Dimensions52 1/4 × 44 1/4 in. (132.7 × 112.4 cm)
Credit LineExchange purchase from the Union League Club Civic and Arts Foundation, 1976.
Object numberUL1976.21

Born in Vienna, Oskar Gross was expected to follow in his aristocratic father’s career footsteps of engineering and architecture. An artistically inclined child, he shunned store-bought toys, preferring to design his own! As painting was his passion, he attended the prestigious Imperial Academy of Fine Arts in Vienna, being one of thirty-two accepted from 300 applicants. Portraiture would be his initial career choice and he opened a lucrative practice in Vienna, however rising operation costs forced him to shut down his studio. He spent time in Munich, where he worked as a cartoonist for a comic paper. His career took off when he won an 1898 mural competition for the Hungarian State Pavilion designed for the Paris Exposition of 1900. Interestingly, his plan incorporated Hungarian peasants with horses and he used the color of purple throughout the composition. Two famous Chicago architects—Daniel Burnham and Louis Sullivan-- happened to be at the Exposition, and impressed with the mural of Gross, invited him to Chicago to decorate buildings. Though reluctant to leave Vienna, Gross and his wife made the trip in 1903 and settled there. He became famous not only for his murals, in such edifices as the New Franklin Building on Dearborn Street and Louis Sullivan’s 1912 Owatonna Bank, in Owatonna, Minnesota, but also had the honor of painting a portrait of General Douglas McArthur. The Chicago Tribune reproduced the work in 1942 and circulated 144,000 buttons with the image created by Gross.

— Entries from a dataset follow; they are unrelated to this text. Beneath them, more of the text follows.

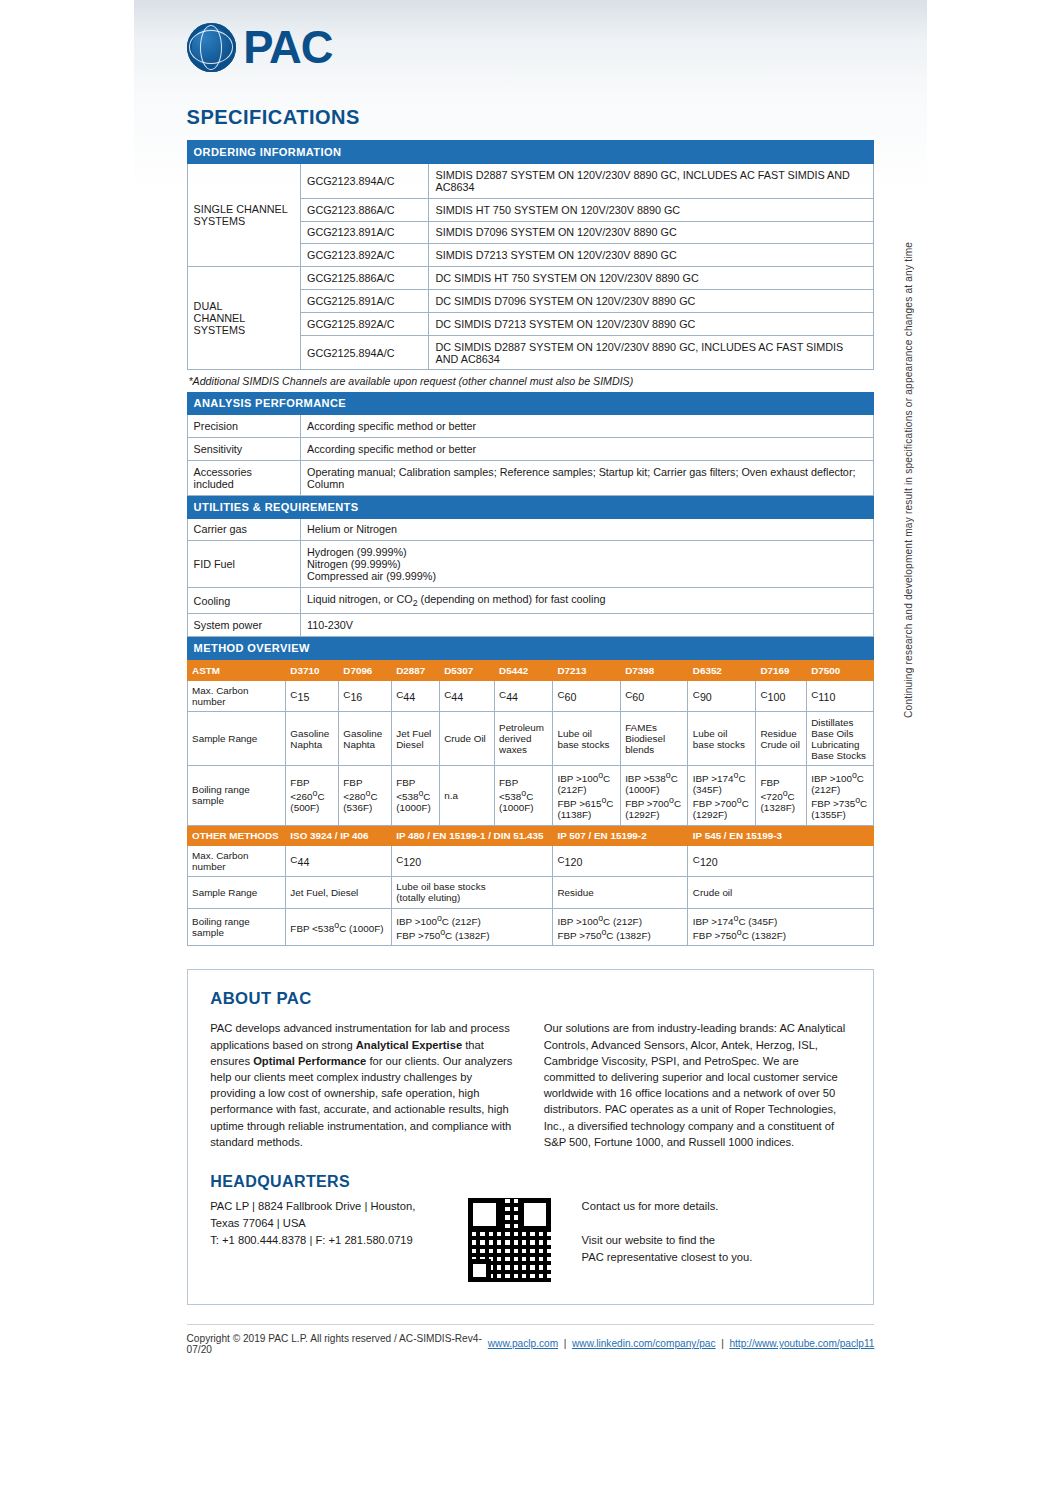PAC
Continuing research and development may result in specifications or appearance changes at any time
SPECIFICATIONS
| ORDERING INFORMATION |
| SINGLE CHANNEL SYSTEMS | GCG2123.894A/C | SIMDIS D2887 SYSTEM ON 120V/230V 8890 GC, INCLUDES AC FAST SIMDIS AND AC8634 |
| GCG2123.886A/C | SIMDIS HT 750 SYSTEM ON 120V/230V 8890 GC |
| GCG2123.891A/C | SIMDIS D7096 SYSTEM ON 120V/230V 8890 GC |
| GCG2123.892A/C | SIMDIS D7213 SYSTEM ON 120V/230V 8890 GC |
| DUAL CHANNEL SYSTEMS | GCG2125.886A/C | DC SIMDIS HT 750 SYSTEM ON 120V/230V 8890 GC |
| GCG2125.891A/C | DC SIMDIS D7096 SYSTEM ON 120V/230V 8890 GC |
| GCG2125.892A/C | DC SIMDIS D7213 SYSTEM ON 120V/230V 8890 GC |
| GCG2125.894A/C | DC SIMDIS D2887 SYSTEM ON 120V/230V 8890 GC, INCLUDES AC FAST SIMDIS AND AC8634 |
*Additional SIMDIS Channels are available upon request (other channel must also be SIMDIS)
| ANALYSIS PERFORMANCE |
| Precision | According specific method or better |
| Sensitivity | According specific method or better |
| Accessories included | Operating manual; Calibration samples; Reference samples; Startup kit; Carrier gas filters; Oven exhaust deflector; Column |
| UTILITIES & REQUIREMENTS |
| Carrier gas | Helium or Nitrogen |
| FID Fuel | Hydrogen (99.999%) Nitrogen (99.999%) Compressed air (99.999%) |
| Cooling | Liquid nitrogen, or CO 2 (depending on method) for fast cooling |
| System power | 110-230V |
| METHOD OVERVIEW |
| ASTM | D3710 | D7096 | D2887 | D5307 | D5442 | D7213 | D7398 | D6352 | D7169 | D7500 |
| Max. Carbon number | C 15 | C 16 | C 44 | C 44 | C 44 | C 60 | C 60 | C 90 | C 100 | C 110 |
| Sample Range | Gasoline Naphta | Gasoline Naphta | Jet Fuel Diesel | Crude Oil | Petroleum derived waxes | Lube oil base stocks | FAMEs Biodiesel blends | Lube oil base stocks | Residue Crude oil | Distillates Base Oils Lubricating Base Stocks |
| Boiling range sample | FBP <260 o C (500F) | FBP <280 o C (536F) | FBP <538 o C (1000F) | n.a | FBP <538 o C (1000F) | IBP >100 o C (212F) FBP >615 o C (1138F) | IBP >538 o C (1000F) FBP >700 o C (1292F) | IBP >174 o C (345F) FBP >700 o C (1292F) | FBP <720 o C (1328F) | IBP >100 o C (212F) FBP >735 o C (1355F) |
| OTHER METHODS | ISO 3924 / IP 406 | IP 480 / EN 15199-1 / DIN 51.435 | IP 507 / EN 15199-2 | IP 545 / EN 15199-3 |
| Max. Carbon number | C 44 | C 120 | C 120 | C 120 |
| Sample Range | Jet Fuel, Diesel | Lube oil base stocks (totally eluting) | Residue | Crude oil |
| Boiling range sample | FBP <538 o C (1000F) | IBP >100 o C (212F) FBP >750 o C (1382F) | IBP >100 o C (212F) FBP >750 o C (1382F) | IBP >174 o C (345F) FBP >750 o C (1382F) |
ABOUT PAC
PAC develops advanced instrumentation for lab and process applications based on strong Analytical Expertise that ensures Optimal Performance for our clients. Our analyzers help our clients meet complex industry challenges by providing a low cost of ownership, safe operation, high performance with fast, accurate, and actionable results, high uptime through reliable instrumentation, and compliance with standard methods.
Our solutions are from industry-leading brands: AC Analytical Controls, Advanced Sensors, Alcor, Antek, Herzog, ISL, Cambridge Viscosity, PSPI, and PetroSpec. We are committed to delivering superior and local customer service worldwide with 16 office locations and a network of over 50 distributors. PAC operates as a unit of Roper Technologies, Inc., a diversified technology company and a constituent of S&P 500, Fortune 1000, and Russell 1000 indices.
HEADQUARTERS
PAC LP | 8824 Fallbrook Drive | Houston, Texas 77064 | USA
T: +1 800.444.8378 | F: +1 281.580.0719
Contact us for more details.
Visit our website to find the
PAC representative closest to you.
Copyright © 2019 PAC L.P. All rights reserved / AC-SIMDIS-Rev4-07/20
www.paclp.com | www.linkedin.com/company/pac | http://www.youtube.com/paclp11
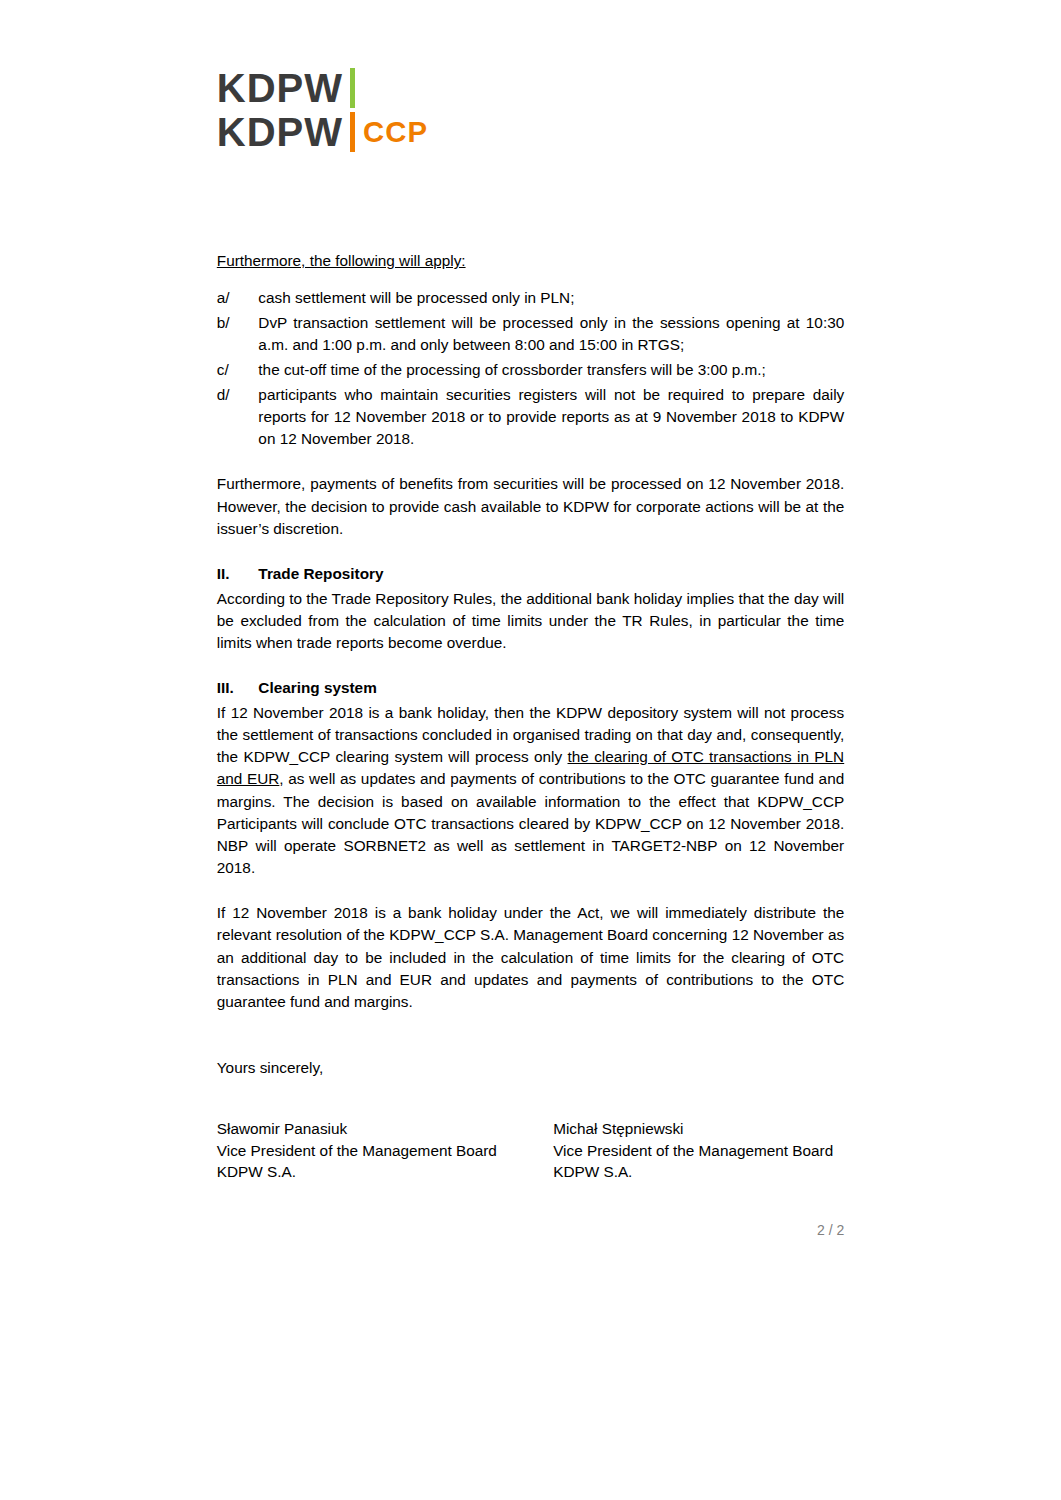KDPW
KDPW CCP
Furthermore, the following will apply:
a/
cash settlement will be processed only in PLN;
b/
DvP transaction settlement will be processed only in the sessions opening at 10:30 a.m. and 1:00 p.m. and only between 8:00 and 15:00 in RTGS;
c/
the cut-off time of the processing of crossborder transfers will be 3:00 p.m.;
d/
participants who maintain securities registers will not be required to prepare daily reports for 12 November 2018 or to provide reports as at 9 November 2018 to KDPW on 12 November 2018.
Furthermore, payments of benefits from securities will be processed on 12 November 2018. However, the decision to provide cash available to KDPW for corporate actions will be at the issuer’s discretion.
II. Trade Repository
According to the Trade Repository Rules, the additional bank holiday implies that the day will be excluded from the calculation of time limits under the TR Rules, in particular the time limits when trade reports become overdue.
III. Clearing system
If 12 November 2018 is a bank holiday, then the KDPW depository system will not process the settlement of transactions concluded in organised trading on that day and, consequently, the KDPW_CCP clearing system will process only the clearing of OTC transactions in PLN and EUR, as well as updates and payments of contributions to the OTC guarantee fund and margins. The decision is based on available information to the effect that KDPW_CCP Participants will conclude OTC transactions cleared by KDPW_CCP on 12 November 2018. NBP will operate SORBNET2 as well as settlement in TARGET2-NBP on 12 November 2018.
If 12 November 2018 is a bank holiday under the Act, we will immediately distribute the relevant resolution of the KDPW_CCP S.A. Management Board concerning 12 November as an additional day to be included in the calculation of time limits for the clearing of OTC transactions in PLN and EUR and updates and payments of contributions to the OTC guarantee fund and margins.
Yours sincerely,
Sławomir Panasiuk
Vice President of the Management Board
KDPW S.A.
Michał Stępniewski
Vice President of the Management Board
KDPW S.A.
2 / 2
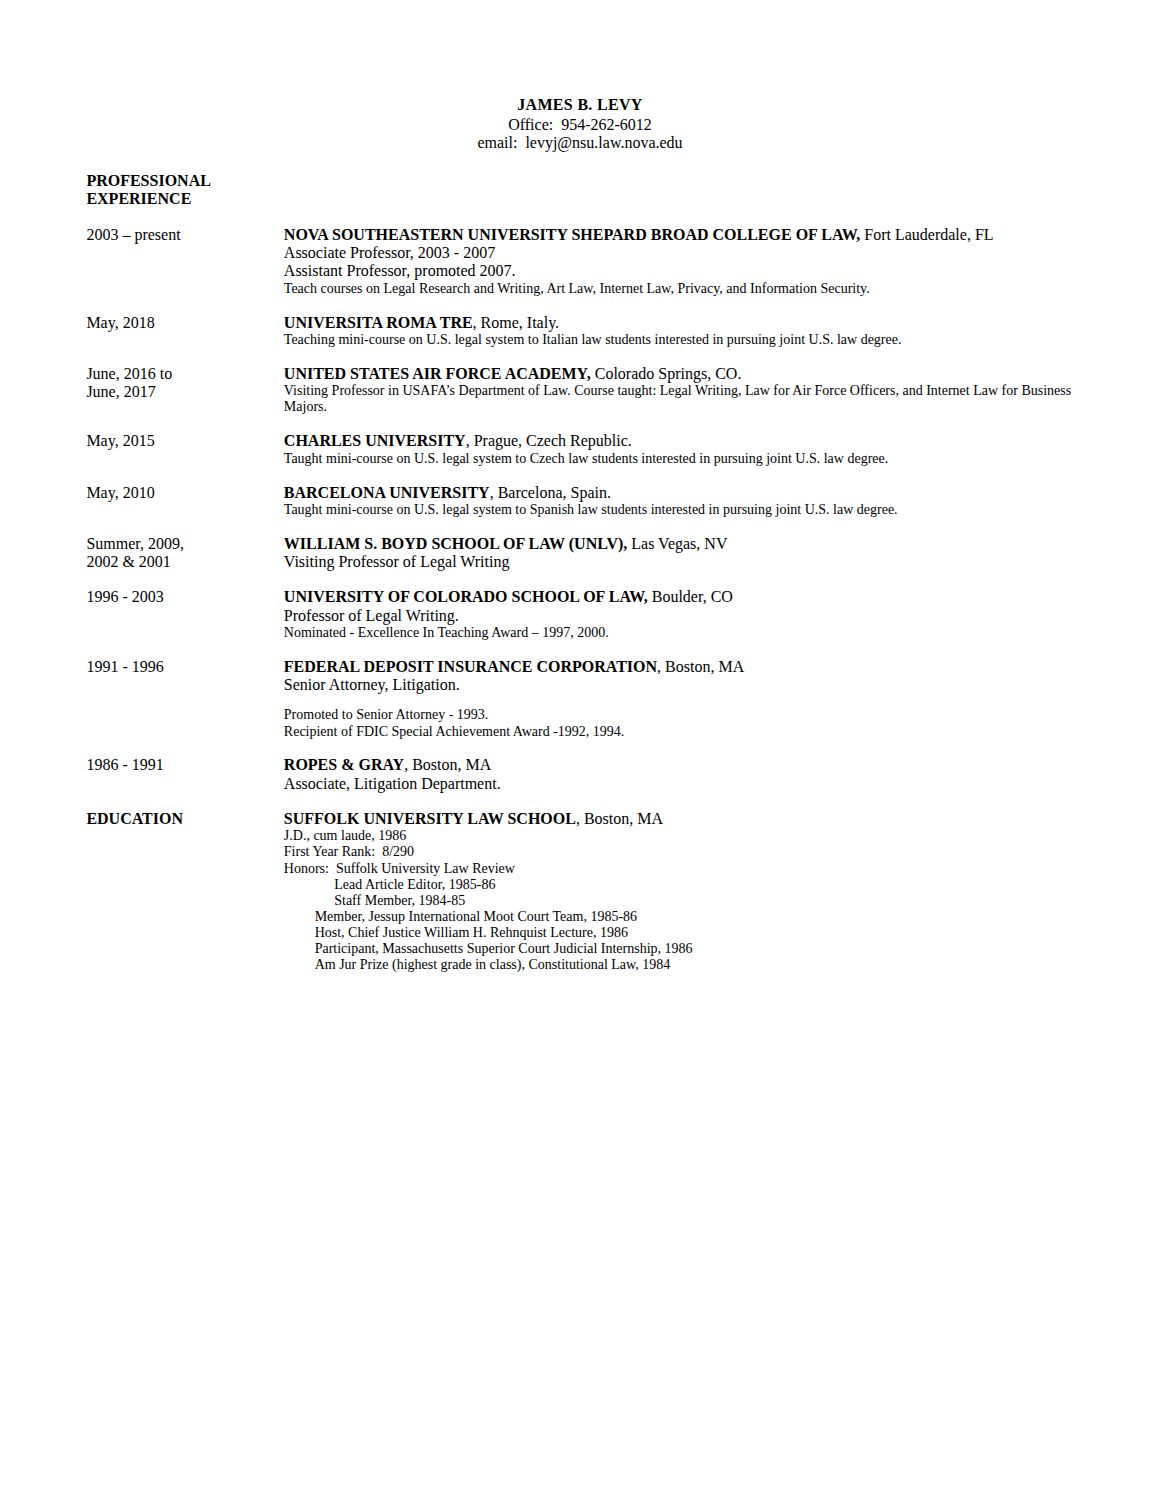JAMES B. LEVY
Office: 954-262-6012
email: levyj@nsu.law.nova.edu
| Professional Experience | |
| 2003 – present | NOVA SOUTHEASTERN UNIVERSITY SHEPARD BROAD COLLEGE OF LAW, Fort Lauderdale, FL Associate Professor, 2003 - 2007 Assistant Professor, promoted 2007. Teach courses on Legal Research and Writing, Art Law, Internet Law, Privacy, and Information Security. |
| May, 2018 | UNIVERSITA ROMA TRE , Rome, Italy. Teaching mini-course on U.S. legal system to Italian law students interested in pursuing joint U.S. law degree. |
| June, 2016 to June, 2017 | UNITED STATES AIR FORCE ACADEMY, Colorado Springs, CO. Visiting Professor in USAFA’s Department of Law. Course taught: Legal Writing, Law for Air Force Officers, and Internet Law for Business Majors. |
| May, 2015 | CHARLES UNIVERSITY , Prague, Czech Republic. Taught mini-course on U.S. legal system to Czech law students interested in pursuing joint U.S. law degree. |
| May, 2010 | BARCELONA UNIVERSITY , Barcelona, Spain. Taught mini-course on U.S. legal system to Spanish law students interested in pursuing joint U.S. law degree. |
| Summer, 2009, 2002 & 2001 | WILLIAM S. BOYD SCHOOL OF LAW (UNLV), Las Vegas, NV Visiting Professor of Legal Writing |
| 1996 - 2003 | UNIVERSITY OF COLORADO SCHOOL OF LAW, Boulder, CO Professor of Legal Writing. Nominated - Excellence In Teaching Award – 1997, 2000. |
| 1991 - 1996 | FEDERAL DEPOSIT INSURANCE CORPORATION , Boston, MA Senior Attorney, Litigation. Promoted to Senior Attorney - 1993. Recipient of FDIC Special Achievement Award -1992, 1994. |
| 1986 - 1991 | ROPES & GRAY , Boston, MA Associate, Litigation Department. |
| Education | SUFFOLK UNIVERSITY LAW SCHOOL , Boston, MA J.D., cum laude, 1986 First Year Rank: 8/290 Honors: Suffolk University Law Review Lead Article Editor, 1985-86 Staff Member, 1984-85 Member, Jessup International Moot Court Team, 1985-86 Host, Chief Justice William H. Rehnquist Lecture, 1986 Participant, Massachusetts Superior Court Judicial Internship, 1986 Am Jur Prize (highest grade in class), Constitutional Law, 1984 |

Gross chronicled the inception and process of his masterful work Mother Earth, explaining how he had the idea for over ten years to feature a family tilling the land, ascending a steep slope without the help of oxen. Several waves of inspiration lead up to this masterful piece: the biblical verse from Genesis 3:19 "With the sweat at thy brow, shall thou eat thy daily bread," and his own conviction that "We have to give to the earth what we take from it. We have to till it and that is universal." [The Union League Bulletin, vol xx, no. 5, May 1943, p.18]. Finally, the catalyst to paint the Union League Club work came from his viewing of the 1937 film adaptation of Pearl Buck’s novel the Good Earth. Gross returned to his native Austria for initial sketches, which he made in the Tyrol region near the Brenner Pass. He took these sketches back home to his Chicago studio on 19 East Pearson Street and with the help of sculpted models, staged the composition to complete his masterpiece full of admiration for the farmer and the land. The deeply moving work won the Municipal Art League first purchase prize when shown at the 1940 Annual Chicago Art Institute Juried exhibition.